_READING PASSAGE_:
Anupama Chopra reviewing the film, praised the performances of ensemble writing, "The actors - Ali Junejo , Salmaan Peerzada , Sarwat Gilani, Sania Saeed, and Alina Khan - deliver emotionally resonant performances." Chopra concluded, "With poetry and abiding melancholy, Joyland creates a poignant portrait of a splintered family". Shubhra Gupta of The Indian Express found Joyland "the Pakistan’s first official entry, heartwarming ..."

International
Lovia Gyarkye of The Hollywood Reporter, reviewing the film described it as a "family saga, one that [the director] Sadiq uses to observe how gender norms constrict, and then asphyxiate, individuals". In his bottom line comment, Gyarkye termed Joyland as "An aching consideration of gender and sexuality."

Anna Smith of Deadline Hollywood Daily opined that the film "has a vivid sense of place, created not so much by its geographical backdrop as its characters." Smith concluding her review wrote, Joyland remains a thoughtful, well performed and engrossing drama set in a culture that’s shifting, and not always with ease."

Allan Hunter of Screen Daily wrote, "Sadiq’s screenplay navigates a complex web of secrets and lies, pressures and prejudices to create a soulful human drama intent on challenging narrow minds." Hunter opined that "there are no real villains here beyond a society that imposes rigid expectations on individuals and genders" so, Hunter believed that "liberation carries a hefty price in Joyland, especially for the women," he further felt that "Sadiq’s engaging, thought-provoking film is fully aware of the sacrifices made and the struggles that still lie ahead."

_DIRECTIVE 1_:
In the Joyland reviews, why did Allan Hunter believe that liberation carries a hefty price in the film? Explain in one to three sentences.
_DIRECTIVE 2_:
Rewrite the paragraph of the Joyland reviews that begins "Lovia Gyarkye of The Hollywood Reporter" as a short list, keeping its main facts.
_DIRECTIVE 3_:
According to the Joyland reviews, which publication did Anna Smith write her review for?

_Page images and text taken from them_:
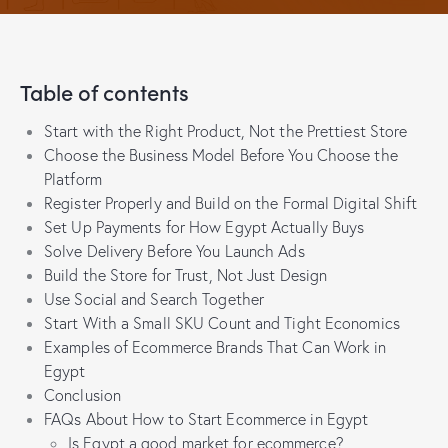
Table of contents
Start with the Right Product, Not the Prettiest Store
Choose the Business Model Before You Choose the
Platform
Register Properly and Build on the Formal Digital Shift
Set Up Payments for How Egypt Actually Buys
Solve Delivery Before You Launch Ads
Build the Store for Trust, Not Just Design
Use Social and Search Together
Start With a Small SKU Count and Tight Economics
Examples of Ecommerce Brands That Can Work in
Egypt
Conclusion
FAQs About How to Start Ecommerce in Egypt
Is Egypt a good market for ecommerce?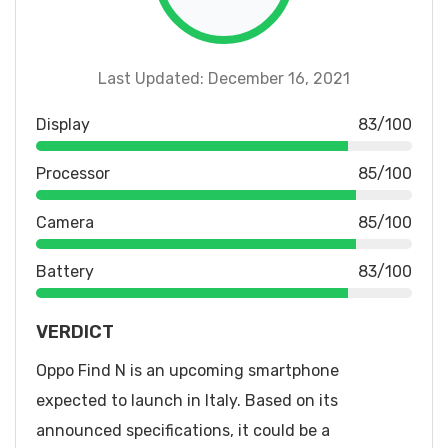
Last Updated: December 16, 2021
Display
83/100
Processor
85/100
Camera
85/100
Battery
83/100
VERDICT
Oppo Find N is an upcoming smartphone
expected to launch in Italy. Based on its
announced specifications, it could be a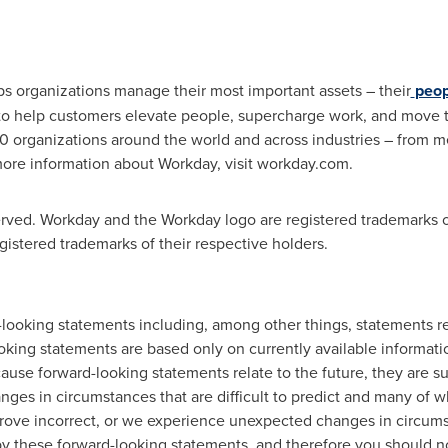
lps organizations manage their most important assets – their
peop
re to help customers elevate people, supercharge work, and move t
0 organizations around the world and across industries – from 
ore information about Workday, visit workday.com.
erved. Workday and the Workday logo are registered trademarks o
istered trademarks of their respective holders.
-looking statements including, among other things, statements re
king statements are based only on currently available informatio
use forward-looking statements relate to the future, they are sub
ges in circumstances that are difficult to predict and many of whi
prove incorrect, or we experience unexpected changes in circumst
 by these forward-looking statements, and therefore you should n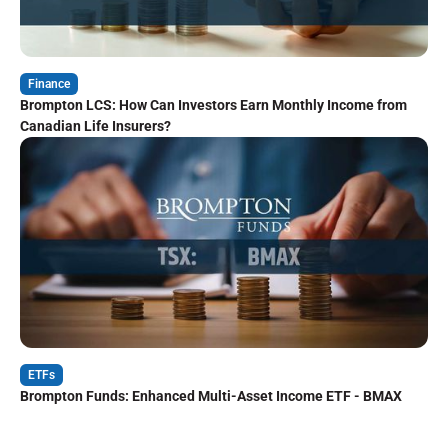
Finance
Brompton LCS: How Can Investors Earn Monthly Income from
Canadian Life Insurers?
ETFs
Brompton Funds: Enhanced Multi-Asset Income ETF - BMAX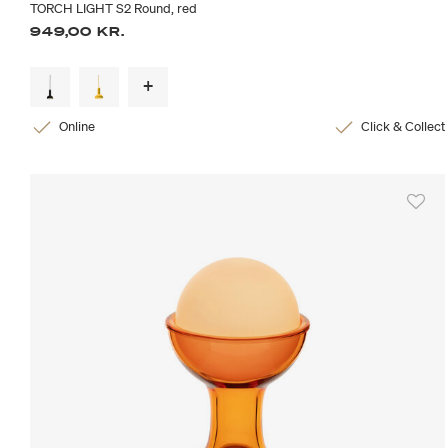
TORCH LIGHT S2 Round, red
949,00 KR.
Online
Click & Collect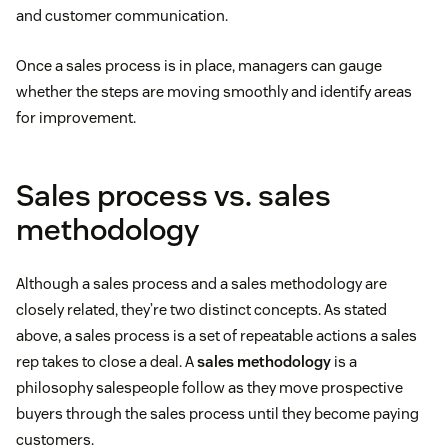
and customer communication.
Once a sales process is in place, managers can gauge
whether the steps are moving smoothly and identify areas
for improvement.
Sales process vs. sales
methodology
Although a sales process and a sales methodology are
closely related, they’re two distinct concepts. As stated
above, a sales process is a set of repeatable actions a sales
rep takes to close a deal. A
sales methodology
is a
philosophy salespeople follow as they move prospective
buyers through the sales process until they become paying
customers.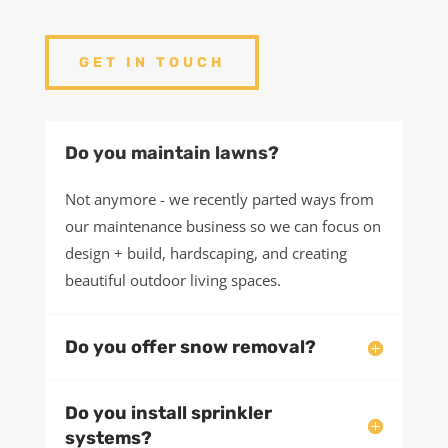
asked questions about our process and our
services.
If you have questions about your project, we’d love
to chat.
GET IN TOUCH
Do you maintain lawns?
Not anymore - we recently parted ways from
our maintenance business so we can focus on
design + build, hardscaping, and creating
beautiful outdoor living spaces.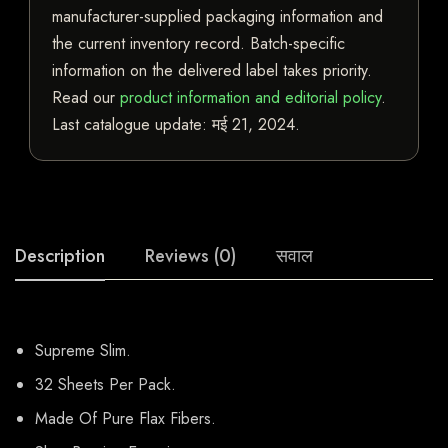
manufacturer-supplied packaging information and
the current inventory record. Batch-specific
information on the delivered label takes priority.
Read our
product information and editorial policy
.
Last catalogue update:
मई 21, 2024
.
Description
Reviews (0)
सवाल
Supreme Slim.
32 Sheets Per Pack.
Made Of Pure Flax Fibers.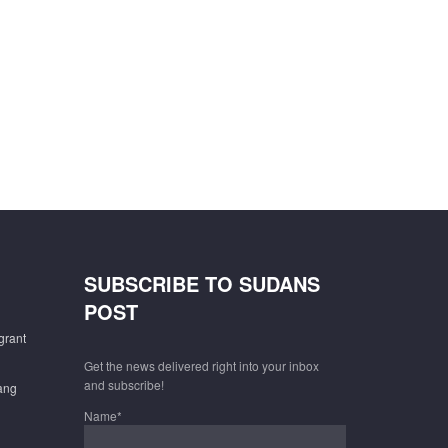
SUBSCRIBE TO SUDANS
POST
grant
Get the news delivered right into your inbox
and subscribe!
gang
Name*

_TASK SOLUTION 1_:
Hunter saw no real villains in the film beyond a society that imposes rigid expectations on individuals and genders. Because of this, he believed liberation in Joyland comes at a high cost, especially for the women.

_TASK SOLUTION 2_:
- Reviewer: Lovia Gyarkye, The Hollywood Reporter
- Described Joyland as a family saga that director Sadiq uses to observe how gender norms constrict, and then asphyxiate, individuals
- Bottom line: "An aching consideration of gender and sexuality."

_TASK SOLUTION 3_:
Deadline Hollywood Daily.